If you select the hard copy option, you will receive paper copies of this role simulation via the shipping method you select.
The purchase price and handling fee are the same for both soft and hard copies. Soft copies do not entail a shipping fee.
For additional information about the soft copy option, please visit our FAQ section, or contact the PON Teaching Negotiation Resource Center at email@example.com or 800-258-4406 (within the U.S.) or 781-966-2751 (outside the U.S.).
Please note: At the present time, Teaching Negotiation Resource Center soft copies are compatible with the following versions of the Adobe Acrobat Reader: English, German, French, Spanish, Swedish, Portuguese, Japanese, and Korean. If you have a different version of the Acrobat Reader, you may wish to download one of these at http://www.adobe.com/products/acrobat/readstep2.html, or contact the PON Teaching Negotiation Resource Center at firstname.lastname@example.org, 800-258-4406 (within the U.S.), or 781-966-2751 (outside the U.S.) for further assistance.

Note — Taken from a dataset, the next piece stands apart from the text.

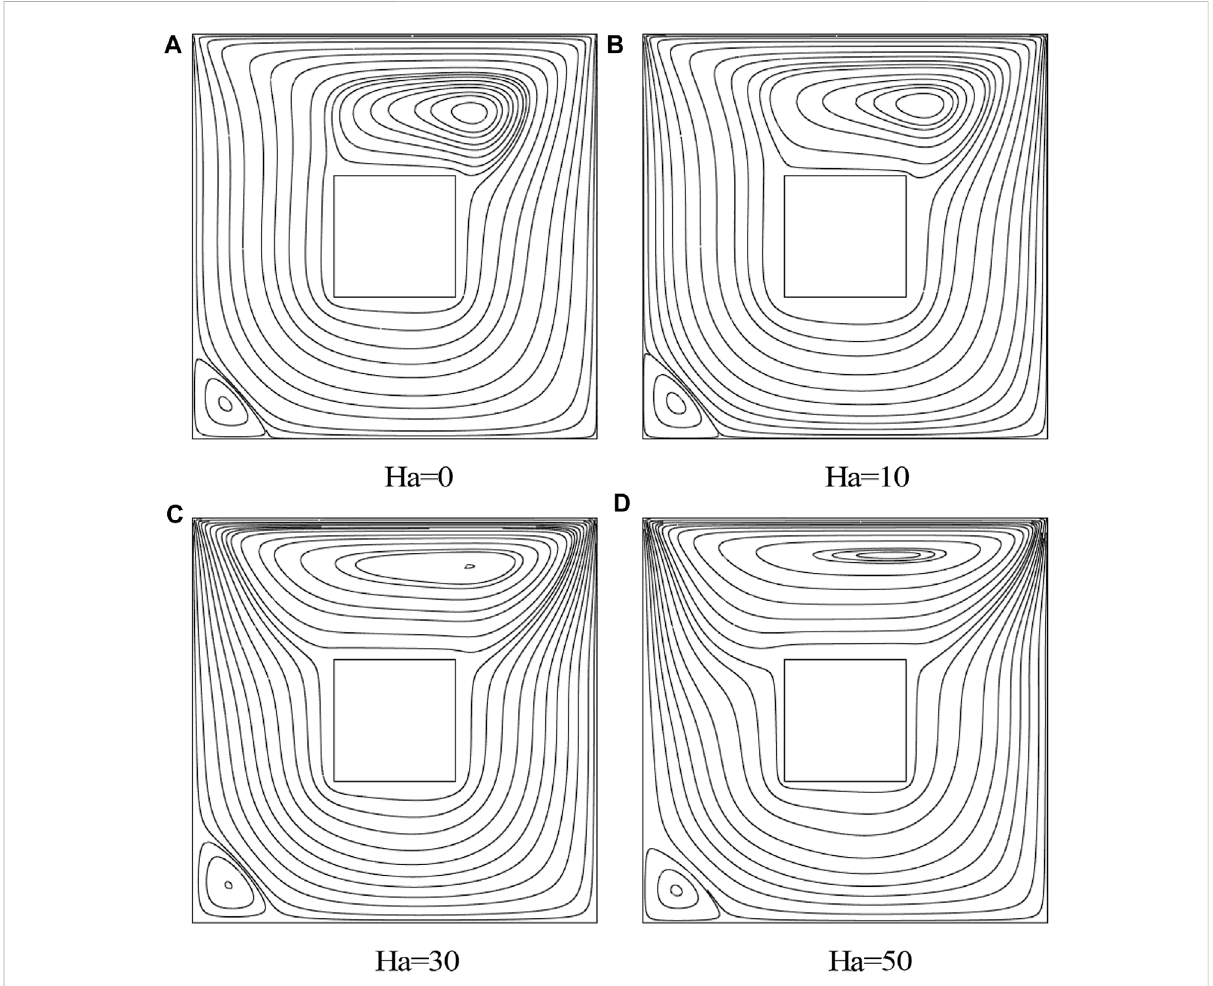
FIGURE 12 In fl uence of Gr on isotherms with a non-uniformly heated bottom wall: adiabatic cylinder with Ha (cid:2) 20 and Re (cid:2)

This restriction does not apply to the freely available Teacher’s Package Review Copies.
Ordering a single copy for review
If you wish to review the materials for a particular role simulation to decide whether you’d like to use it, then you should order a single Teacher’s Package for that role simulation. A PDF, or soft copy, version of the Teacher’s Package is also available as a free download from the description page of most role simulations and case studies. There is no need to order participant materials as well as a Teacher’s Package, as all Teacher’s Packages include copies of all participant materials. In addition, some Teacher’s Packages (but not all) include additional teaching materials such as teaching notes or overhead masters. Please note that the materials in Teacher’s Packages are for the instructor’s review and reference only, and may not be duplicated for use with participants.
Ordering copies for multiple participants
If you wish to order multiple copies of a role simulation for use in a course or workshop, simply enter the total number of participants in the box next to “Participant Copies.” There is no need to calculate how many of each role is required; the Teaching Negotiation Resource Center will calculate the appropriate numbers of each role to provide, based on the total number of participants. For example, if you wish to order a 2-party role simulation for use with a class of 30 students, you would enter “30” in the box next to “Participant Copies.” You then would receive 15 copies of one role and 15 copies of the other role, for use with your 30 participants. As another example, if you ordered 30 participant copies of a 6-party role simulation, you would receive 5 copies of each role.
In the event that the number of participant copies you order is not evenly divisible by the number of roles in the simulation, you will receive extra copies of one or more roles. Participants receiving the extra roles may partner with other participants playing the same role, thus negotiating as a team. So, for instance, if you ordered 31 copies of a 2-party role simulation, you would receive 15 copies of the first role and 16 copies of the second role. One of the participants playing the second role would partner with another participant playing that same role, and the two would negotiate as a team.